Task.
Report each line from the records where the string "Evans" turns up.

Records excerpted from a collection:
---------------

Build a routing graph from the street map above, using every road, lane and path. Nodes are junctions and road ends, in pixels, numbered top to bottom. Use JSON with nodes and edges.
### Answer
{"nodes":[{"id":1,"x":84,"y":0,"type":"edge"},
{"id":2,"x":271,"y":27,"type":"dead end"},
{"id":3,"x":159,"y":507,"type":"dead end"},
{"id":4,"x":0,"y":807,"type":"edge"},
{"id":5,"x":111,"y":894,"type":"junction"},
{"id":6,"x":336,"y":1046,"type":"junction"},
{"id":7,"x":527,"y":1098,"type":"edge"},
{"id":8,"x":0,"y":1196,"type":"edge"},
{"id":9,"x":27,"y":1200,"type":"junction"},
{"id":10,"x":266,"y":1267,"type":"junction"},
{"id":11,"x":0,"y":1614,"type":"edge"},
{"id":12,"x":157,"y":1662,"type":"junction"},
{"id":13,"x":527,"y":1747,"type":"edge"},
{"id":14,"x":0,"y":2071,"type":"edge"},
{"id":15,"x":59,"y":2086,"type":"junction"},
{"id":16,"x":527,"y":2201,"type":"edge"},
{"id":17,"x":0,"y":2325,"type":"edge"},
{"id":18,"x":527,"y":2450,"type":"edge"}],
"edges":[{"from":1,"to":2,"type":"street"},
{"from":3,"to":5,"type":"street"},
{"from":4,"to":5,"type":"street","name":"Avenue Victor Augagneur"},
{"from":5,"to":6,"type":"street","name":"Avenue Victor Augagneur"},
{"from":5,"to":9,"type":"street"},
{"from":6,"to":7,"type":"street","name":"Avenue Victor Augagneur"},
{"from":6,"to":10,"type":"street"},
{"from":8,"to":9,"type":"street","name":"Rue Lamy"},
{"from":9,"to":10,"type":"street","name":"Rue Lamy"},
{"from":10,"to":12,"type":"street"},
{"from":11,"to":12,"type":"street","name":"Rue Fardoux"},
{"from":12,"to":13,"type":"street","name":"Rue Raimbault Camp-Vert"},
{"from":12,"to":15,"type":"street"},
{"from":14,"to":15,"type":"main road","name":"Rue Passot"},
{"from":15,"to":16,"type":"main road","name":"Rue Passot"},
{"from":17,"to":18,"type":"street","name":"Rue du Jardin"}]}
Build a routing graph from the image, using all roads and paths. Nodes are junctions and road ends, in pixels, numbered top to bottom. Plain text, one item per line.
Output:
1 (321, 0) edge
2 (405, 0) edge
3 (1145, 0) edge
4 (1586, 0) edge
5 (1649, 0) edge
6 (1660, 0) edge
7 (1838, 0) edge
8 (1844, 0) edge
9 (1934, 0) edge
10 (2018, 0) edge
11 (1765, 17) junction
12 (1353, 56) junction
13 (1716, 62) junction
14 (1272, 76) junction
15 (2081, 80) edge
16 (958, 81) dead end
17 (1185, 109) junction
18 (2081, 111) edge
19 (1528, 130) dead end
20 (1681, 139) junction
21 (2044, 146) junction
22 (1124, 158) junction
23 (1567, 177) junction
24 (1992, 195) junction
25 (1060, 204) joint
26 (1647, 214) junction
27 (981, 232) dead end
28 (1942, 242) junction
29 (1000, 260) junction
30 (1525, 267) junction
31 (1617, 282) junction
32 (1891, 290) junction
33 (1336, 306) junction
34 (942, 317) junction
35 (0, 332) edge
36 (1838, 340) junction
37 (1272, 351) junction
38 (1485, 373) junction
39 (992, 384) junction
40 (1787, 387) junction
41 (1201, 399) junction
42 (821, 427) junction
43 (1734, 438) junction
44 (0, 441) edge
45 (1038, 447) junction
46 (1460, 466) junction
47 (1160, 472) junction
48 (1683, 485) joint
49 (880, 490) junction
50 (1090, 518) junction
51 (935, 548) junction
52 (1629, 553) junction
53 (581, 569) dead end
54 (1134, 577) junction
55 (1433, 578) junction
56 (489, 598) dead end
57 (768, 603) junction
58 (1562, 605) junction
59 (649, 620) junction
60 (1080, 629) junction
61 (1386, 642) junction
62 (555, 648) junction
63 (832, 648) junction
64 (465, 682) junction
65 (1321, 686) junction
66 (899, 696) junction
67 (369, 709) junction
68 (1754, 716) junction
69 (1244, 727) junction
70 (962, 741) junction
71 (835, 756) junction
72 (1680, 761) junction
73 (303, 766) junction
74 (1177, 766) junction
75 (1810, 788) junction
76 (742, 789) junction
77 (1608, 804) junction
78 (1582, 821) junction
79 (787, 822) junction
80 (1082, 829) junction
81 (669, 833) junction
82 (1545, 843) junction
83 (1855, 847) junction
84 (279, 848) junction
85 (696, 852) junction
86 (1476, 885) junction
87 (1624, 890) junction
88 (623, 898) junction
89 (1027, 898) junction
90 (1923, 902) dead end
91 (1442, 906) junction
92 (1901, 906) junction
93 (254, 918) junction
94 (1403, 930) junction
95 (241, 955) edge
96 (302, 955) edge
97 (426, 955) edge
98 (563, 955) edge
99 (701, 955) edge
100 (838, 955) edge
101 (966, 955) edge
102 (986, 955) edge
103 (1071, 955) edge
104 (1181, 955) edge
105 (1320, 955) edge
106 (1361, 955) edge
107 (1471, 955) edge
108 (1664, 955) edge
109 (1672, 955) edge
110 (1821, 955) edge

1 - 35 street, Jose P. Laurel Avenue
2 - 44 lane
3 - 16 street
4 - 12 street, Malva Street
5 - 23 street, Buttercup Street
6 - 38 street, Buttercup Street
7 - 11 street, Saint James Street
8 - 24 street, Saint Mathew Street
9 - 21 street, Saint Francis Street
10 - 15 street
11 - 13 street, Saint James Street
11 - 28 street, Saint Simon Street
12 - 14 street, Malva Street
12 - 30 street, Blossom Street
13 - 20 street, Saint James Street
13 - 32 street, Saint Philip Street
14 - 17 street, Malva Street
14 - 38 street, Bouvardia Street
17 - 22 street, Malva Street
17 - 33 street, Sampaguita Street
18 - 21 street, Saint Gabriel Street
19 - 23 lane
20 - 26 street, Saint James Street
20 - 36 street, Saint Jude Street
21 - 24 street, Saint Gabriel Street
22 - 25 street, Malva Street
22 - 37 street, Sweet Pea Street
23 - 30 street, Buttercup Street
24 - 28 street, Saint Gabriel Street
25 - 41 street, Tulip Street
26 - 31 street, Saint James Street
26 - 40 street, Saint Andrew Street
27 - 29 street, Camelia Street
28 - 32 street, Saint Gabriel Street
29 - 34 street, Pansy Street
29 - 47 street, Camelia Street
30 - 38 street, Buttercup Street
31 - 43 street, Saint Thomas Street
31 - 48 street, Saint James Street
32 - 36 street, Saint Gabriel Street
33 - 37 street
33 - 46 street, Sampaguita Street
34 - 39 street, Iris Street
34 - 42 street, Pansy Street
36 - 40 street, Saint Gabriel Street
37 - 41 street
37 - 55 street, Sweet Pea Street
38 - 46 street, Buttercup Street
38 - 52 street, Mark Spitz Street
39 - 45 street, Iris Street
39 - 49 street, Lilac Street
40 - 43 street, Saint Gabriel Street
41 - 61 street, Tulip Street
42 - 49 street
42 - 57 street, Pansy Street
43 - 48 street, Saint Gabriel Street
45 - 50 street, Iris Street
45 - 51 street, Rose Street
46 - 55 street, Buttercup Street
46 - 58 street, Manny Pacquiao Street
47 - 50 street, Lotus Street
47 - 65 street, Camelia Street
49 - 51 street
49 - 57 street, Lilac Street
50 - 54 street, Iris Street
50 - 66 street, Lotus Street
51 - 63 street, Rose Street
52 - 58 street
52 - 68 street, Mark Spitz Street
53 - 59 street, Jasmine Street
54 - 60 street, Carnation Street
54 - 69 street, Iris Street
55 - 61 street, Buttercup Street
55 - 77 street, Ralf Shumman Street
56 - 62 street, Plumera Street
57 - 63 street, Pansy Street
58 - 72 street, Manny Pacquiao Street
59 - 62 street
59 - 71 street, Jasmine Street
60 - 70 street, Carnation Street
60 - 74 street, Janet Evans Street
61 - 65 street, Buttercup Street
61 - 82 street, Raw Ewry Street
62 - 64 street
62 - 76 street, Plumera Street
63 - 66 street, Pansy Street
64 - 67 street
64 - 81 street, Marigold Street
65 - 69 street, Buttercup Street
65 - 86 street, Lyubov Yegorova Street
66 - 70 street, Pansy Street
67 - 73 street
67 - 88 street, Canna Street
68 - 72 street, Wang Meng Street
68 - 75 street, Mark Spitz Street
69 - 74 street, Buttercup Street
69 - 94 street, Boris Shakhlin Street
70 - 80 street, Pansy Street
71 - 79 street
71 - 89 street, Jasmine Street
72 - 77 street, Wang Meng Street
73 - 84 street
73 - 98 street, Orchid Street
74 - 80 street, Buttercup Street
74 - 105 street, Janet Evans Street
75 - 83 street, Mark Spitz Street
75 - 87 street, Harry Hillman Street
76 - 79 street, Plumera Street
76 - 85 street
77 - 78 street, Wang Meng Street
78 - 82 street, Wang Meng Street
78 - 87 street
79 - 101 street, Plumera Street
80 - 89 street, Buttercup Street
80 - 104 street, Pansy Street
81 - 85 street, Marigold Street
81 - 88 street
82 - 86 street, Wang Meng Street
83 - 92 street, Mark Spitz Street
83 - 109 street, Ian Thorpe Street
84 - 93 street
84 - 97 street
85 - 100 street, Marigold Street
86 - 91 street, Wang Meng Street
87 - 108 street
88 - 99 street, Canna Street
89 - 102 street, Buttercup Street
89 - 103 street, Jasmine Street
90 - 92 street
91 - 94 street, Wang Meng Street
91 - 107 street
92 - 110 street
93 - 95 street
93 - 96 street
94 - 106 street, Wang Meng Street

---------------

Reply.
60 - 74 street, Janet Evans Street
74 - 105 street, Janet Evans Street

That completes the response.